Tugas Tertulis A:
Susunlah bagian daftar di bawah ini sebagai larik JSON berisi string, satu string untuk tiap baris. Bagian itu dimulai dengan baris yang memuat "state / province: Maryland" dan diakhiri dengan baris yang memuat "state / province: Sumatra", dan kedua baris tersebut ikut disertakan.

10 Januari 2016

Published Januari 10, 2016 by with 0 comment

Perjalanan Malam yang Mencekam Membelah Pegunungan ketika Isu Upacara Adat Pemotongan Kepala Manusia Beredar




Rabu, 10 september 2015

Pak Christoforus mengajak da turun ke Moni sekaligus mengambil barang-barang da yang masih tinggal sebagian di rumah kepsek. Senja yang indah mengantar perjalanan kami membelah pegunungan ratenggoji. Bulan purnama pun ikut serta meramaikan keindahan alam di lembah yang kelam ini. Da juga sangat senang bisa keluar dari lembah yang serasa sudah memenjarakan da dari dunia luar seabad rasanya. Padahal baru dua hari da di sini sudah membuat da bisa melepaskan kelegaan di hati ini. Walaupun tidak ke Ibukota kabupaten setidaknya bisa menghirup udara segar sembari merefresh otak dari kemonoan.

Bahan Sumber:
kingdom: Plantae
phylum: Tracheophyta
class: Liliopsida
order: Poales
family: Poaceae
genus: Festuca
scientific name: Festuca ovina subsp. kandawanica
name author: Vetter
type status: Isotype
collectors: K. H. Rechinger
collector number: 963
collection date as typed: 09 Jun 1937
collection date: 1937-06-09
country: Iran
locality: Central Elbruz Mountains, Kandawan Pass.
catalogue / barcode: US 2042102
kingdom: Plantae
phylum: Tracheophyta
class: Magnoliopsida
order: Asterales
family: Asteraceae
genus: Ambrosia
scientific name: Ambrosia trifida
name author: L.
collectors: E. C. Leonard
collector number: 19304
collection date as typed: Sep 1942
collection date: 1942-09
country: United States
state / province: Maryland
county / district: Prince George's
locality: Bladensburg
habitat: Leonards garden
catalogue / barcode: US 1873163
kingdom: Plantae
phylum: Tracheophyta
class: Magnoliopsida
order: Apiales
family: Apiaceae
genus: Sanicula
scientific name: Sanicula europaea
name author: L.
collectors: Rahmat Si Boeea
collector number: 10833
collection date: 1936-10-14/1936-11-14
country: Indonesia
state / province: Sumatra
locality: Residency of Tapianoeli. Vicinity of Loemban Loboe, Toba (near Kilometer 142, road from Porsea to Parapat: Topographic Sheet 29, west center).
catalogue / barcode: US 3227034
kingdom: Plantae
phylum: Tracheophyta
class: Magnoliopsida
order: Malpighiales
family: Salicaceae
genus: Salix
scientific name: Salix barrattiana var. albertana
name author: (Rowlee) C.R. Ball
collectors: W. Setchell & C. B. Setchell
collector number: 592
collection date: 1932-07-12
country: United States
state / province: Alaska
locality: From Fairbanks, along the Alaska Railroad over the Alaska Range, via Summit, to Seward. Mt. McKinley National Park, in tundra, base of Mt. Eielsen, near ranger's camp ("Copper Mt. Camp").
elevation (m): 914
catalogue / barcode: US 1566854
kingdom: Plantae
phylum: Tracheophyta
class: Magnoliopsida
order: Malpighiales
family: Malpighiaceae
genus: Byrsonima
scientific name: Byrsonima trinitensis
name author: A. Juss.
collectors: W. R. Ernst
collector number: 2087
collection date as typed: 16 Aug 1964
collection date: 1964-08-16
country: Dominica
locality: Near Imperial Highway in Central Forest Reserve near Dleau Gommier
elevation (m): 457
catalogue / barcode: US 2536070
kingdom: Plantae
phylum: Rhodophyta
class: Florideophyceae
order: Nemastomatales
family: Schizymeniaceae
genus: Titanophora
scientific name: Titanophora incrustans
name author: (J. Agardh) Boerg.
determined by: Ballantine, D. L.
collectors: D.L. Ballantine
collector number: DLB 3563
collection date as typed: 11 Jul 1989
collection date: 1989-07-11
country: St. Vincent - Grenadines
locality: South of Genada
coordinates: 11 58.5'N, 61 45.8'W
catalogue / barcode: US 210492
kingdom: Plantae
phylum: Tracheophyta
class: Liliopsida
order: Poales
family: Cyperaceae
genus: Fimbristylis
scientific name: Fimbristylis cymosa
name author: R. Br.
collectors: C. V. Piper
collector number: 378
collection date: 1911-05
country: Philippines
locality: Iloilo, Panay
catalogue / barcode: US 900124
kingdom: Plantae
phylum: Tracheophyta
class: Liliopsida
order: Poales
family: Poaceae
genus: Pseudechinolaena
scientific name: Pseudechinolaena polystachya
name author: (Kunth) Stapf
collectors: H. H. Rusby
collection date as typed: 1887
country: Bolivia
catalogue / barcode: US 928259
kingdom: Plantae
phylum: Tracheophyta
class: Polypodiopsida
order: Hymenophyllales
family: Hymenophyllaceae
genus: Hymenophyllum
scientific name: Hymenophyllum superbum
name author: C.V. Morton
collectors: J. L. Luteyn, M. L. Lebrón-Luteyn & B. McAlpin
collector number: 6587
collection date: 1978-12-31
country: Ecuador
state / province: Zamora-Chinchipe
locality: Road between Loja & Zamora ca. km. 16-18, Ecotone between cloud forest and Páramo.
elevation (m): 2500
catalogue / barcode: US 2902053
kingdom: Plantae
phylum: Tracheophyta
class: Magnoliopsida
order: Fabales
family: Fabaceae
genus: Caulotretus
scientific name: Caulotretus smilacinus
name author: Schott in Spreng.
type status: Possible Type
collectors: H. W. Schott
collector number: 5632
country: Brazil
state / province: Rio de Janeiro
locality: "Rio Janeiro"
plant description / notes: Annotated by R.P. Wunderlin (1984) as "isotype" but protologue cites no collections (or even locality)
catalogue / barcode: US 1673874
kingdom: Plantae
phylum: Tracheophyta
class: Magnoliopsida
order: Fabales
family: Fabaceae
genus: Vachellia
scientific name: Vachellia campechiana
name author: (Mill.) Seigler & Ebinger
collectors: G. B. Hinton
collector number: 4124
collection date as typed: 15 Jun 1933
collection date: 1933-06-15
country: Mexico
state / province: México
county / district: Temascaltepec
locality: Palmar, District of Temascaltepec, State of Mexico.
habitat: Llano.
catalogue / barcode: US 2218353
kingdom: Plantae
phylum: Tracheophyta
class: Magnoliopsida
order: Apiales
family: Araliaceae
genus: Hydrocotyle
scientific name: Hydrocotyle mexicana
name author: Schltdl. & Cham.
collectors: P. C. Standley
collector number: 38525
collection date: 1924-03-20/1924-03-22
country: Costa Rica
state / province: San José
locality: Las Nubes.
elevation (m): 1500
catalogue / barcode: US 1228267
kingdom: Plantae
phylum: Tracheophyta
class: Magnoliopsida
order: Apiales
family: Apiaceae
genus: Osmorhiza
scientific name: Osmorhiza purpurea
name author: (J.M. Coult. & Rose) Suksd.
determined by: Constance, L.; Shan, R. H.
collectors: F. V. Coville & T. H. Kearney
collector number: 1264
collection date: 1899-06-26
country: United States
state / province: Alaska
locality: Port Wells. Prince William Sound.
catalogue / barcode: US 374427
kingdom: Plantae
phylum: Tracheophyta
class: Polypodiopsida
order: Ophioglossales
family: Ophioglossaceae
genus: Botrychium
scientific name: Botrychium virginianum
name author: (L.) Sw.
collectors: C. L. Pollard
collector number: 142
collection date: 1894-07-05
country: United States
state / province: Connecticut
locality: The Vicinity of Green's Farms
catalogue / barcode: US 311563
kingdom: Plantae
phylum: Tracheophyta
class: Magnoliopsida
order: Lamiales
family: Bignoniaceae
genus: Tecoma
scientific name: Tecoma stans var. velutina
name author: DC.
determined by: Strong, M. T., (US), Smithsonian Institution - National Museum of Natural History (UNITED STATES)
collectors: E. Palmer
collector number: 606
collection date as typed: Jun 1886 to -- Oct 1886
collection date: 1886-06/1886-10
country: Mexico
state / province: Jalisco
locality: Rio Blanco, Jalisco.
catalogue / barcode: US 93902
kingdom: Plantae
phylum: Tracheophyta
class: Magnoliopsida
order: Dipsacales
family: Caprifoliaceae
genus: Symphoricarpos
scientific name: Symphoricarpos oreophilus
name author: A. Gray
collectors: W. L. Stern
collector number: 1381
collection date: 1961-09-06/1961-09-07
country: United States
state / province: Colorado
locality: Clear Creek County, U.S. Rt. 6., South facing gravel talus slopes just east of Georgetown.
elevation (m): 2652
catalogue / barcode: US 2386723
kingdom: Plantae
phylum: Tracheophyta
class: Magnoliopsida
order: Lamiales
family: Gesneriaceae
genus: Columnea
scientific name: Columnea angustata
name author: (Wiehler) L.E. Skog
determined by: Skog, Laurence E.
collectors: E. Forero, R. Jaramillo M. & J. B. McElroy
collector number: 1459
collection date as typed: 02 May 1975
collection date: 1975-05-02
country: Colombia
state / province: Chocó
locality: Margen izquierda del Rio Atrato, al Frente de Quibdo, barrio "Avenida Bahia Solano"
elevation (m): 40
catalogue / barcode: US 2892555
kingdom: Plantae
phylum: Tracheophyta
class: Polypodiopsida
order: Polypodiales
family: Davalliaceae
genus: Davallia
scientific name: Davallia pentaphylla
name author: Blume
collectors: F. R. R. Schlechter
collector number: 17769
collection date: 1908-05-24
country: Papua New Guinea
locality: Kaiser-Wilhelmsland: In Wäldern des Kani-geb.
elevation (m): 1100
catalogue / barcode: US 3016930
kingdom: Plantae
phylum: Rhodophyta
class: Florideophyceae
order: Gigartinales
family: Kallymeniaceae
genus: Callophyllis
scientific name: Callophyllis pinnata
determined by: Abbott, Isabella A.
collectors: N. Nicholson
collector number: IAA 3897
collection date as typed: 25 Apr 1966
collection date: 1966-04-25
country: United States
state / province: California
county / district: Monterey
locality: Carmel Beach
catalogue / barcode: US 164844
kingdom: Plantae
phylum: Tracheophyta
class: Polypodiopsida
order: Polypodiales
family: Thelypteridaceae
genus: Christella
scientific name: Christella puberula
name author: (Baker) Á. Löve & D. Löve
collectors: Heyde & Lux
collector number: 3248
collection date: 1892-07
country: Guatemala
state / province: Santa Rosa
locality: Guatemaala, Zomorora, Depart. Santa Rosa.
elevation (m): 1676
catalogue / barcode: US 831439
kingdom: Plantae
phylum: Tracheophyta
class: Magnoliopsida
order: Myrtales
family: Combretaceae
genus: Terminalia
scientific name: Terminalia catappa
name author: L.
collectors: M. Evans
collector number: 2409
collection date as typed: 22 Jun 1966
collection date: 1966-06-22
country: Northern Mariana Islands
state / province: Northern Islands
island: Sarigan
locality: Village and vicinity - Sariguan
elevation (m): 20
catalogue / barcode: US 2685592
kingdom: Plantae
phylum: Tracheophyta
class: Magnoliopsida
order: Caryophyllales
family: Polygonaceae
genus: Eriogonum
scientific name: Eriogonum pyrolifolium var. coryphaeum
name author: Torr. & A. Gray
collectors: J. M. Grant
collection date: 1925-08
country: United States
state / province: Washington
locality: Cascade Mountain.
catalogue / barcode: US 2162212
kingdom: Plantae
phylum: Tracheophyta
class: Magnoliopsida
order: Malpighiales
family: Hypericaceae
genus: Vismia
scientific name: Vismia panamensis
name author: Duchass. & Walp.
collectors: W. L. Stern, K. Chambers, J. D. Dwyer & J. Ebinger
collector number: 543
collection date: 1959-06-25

Tugas Tertulis B:
Salin kembali bagian kutipan teks di atas yang dimulai dengan kata-kata "Rabu, 10 september" dan diakhiri dengan "otak dari kemonoan.". Ganti "purnama" dengan "sabit".

Jawaban Tugas A:
[
  "state / province: Maryland",
  "county / district: Prince George's",
  "locality: Bladensburg",
  "habitat: Leonards garden",
  "catalogue / barcode: US 1873163",
  "kingdom: Plantae",
  "phylum: Tracheophyta",
  "class: Magnoliopsida",
  "order: Apiales",
  "family: Apiaceae",
  "genus: Sanicula",
  "scientific name: Sanicula europaea",
  "name author: L.",
  "collectors: Rahmat Si Boeea",
  "collector number: 10833",
  "collection date: 1936-10-14/1936-11-14",
  "country: Indonesia",
  "state / province: Sumatra"
]

Jawaban Tugas B:
Rabu, 10 september 2015

Pak Christoforus mengajak da turun ke Moni sekaligus mengambil barang-barang da yang masih tinggal sebagian di rumah kepsek. Senja yang indah mengantar perjalanan kami membelah pegunungan ratenggoji. Bulan sabit pun ikut serta meramaikan keindahan alam di lembah yang kelam ini. Da juga sangat senang bisa keluar dari lembah yang serasa sudah memenjarakan da dari dunia luar seabad rasanya. Padahal baru dua hari da di sini sudah membuat da bisa melepaskan kelegaan di hati ini. Walaupun tidak ke Ibukota kabupaten setidaknya bisa menghirup udara segar sembari merefresh otak dari kemonoan.